Guy Gavriel Kay – « Les Lions d’Al-Rassan »

« Les Lions d’Al-Rassan » – Guy Gavriel Kay – 2017 – L’Atalante

En Al-Rassan vivent les Asharites. Peuple venu des lointains déserts. Une paix relative y règne malgré son éclatement en plusieurs puissantes cités. La paix, donc, mais pas l’unité. Et c’est déjà ça. Au nord vivent les Jaddites. Divisés, également, mais puissants et désireux de reconquérir ces terres dont ils pensent avoir été injustement expulsés. Et parmi eux, survivent les Kindaths. Peuple errant qui croit aux pouvoirs des Lunes. Trois peuples. Et le cours de l’Histoire prêt à être modifié.

Voici un livre qui figurait dans ma PAL depuis plus d’une longue année. Souvent, l’envie me prenait de le commencer. Et puis  un autre livre prenait sa place. Le temps d’une lecture. C’est assez étrange car j’étais assez impatient de le lire, cet encensé ouvrage. Et, ce qui est encore plus étrange, c’est que je reproduis exactement le même fonctionnement avec « Les Annales de la Compagnie Noire » de Cook. Je crois que j’attends tellement de ces lectures que la peur d’être déçu prend le pas sur mon impatience à me plonger dans ces pages et ces univers renommés. Alors, quel est le verdict pour ces fameux « Lions d’Al-Rassan » ? Globalement très bien. Voire même très, très bien. Seule l’une ou l’autre petite chose aurait pu être différente. Mais ce n’est rien de bien important. La qualité de l’ouvrage est telle qu’il aurait fallu de grosses, que dis-je, de gigantesques lacunes pour qu’il soit une déception. Heureusement, il n’en a rien été et le plaisir de lire a été au rendez-vous jusqu’à la dernière page.
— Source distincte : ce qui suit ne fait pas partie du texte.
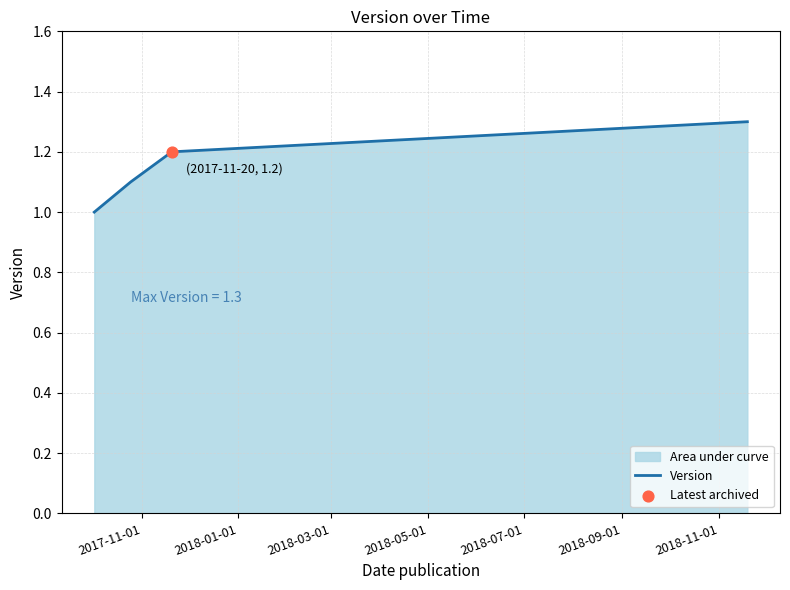

What is the sum of all values?

4.6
Comme déjà souligné dans de nombreuses critiques lues ci et là, l’un des points forts du récit est la rigueur presque scientifique dont fait preuve Kay pour construire son univers et son histoire. On sait que son monde n’existe pas pourtant on se retrouve immergé dans l’Espagne de la Reconquête comme si on lisait un roman historique à la véracité et à la réalité brutes et irréfutables. Les éléments de fantasy étant discrets, on finit par les oublier tant ils font rapidement partie du décor. Ces deux lunes font même envie. Quel plaisir cela devrait être d’assister à leur lever. Son monde fait rêver et, malgré la dureté propre à cette sombre époque, la magie de l’Orient opère grâce à une érudition et une poésie raffinées. Les personnages quant à eux sont entiers et attachants malgré l’usage de quelques clichés propres à la fantasy médiévale. Héros sans peurs et sans reproches pour Rodrigo Belmonte. Pareil pour Ammar. A quelques reproches près. Ils sont beaux. Forts. Riches. Presque intègres. Bref, ils sont dignes de figurer dans les annales de la preux chevalerie. Ils sont un peu lisses mais ce n’est pas dérangeant. Tant qu’à aborder les faiblesses, légères, du récit, autant enchaîner avec l’un des aspects que j’ai modérément apprécié. La romance entre les trois principaux personnages. Un brin inutile. Et peu crédible. Heureusement, elle ne prend qu’une place discrète.

En guise de conclusion, c’est un excellent roman de fantasy distingué et abordable dans lequel on se plonge avec une joie ensoleillée. Pauvre en violence et riche en descriptions, à conseiller pour ceux et celles qui veulent se lancer dans la fantasy doucement épique.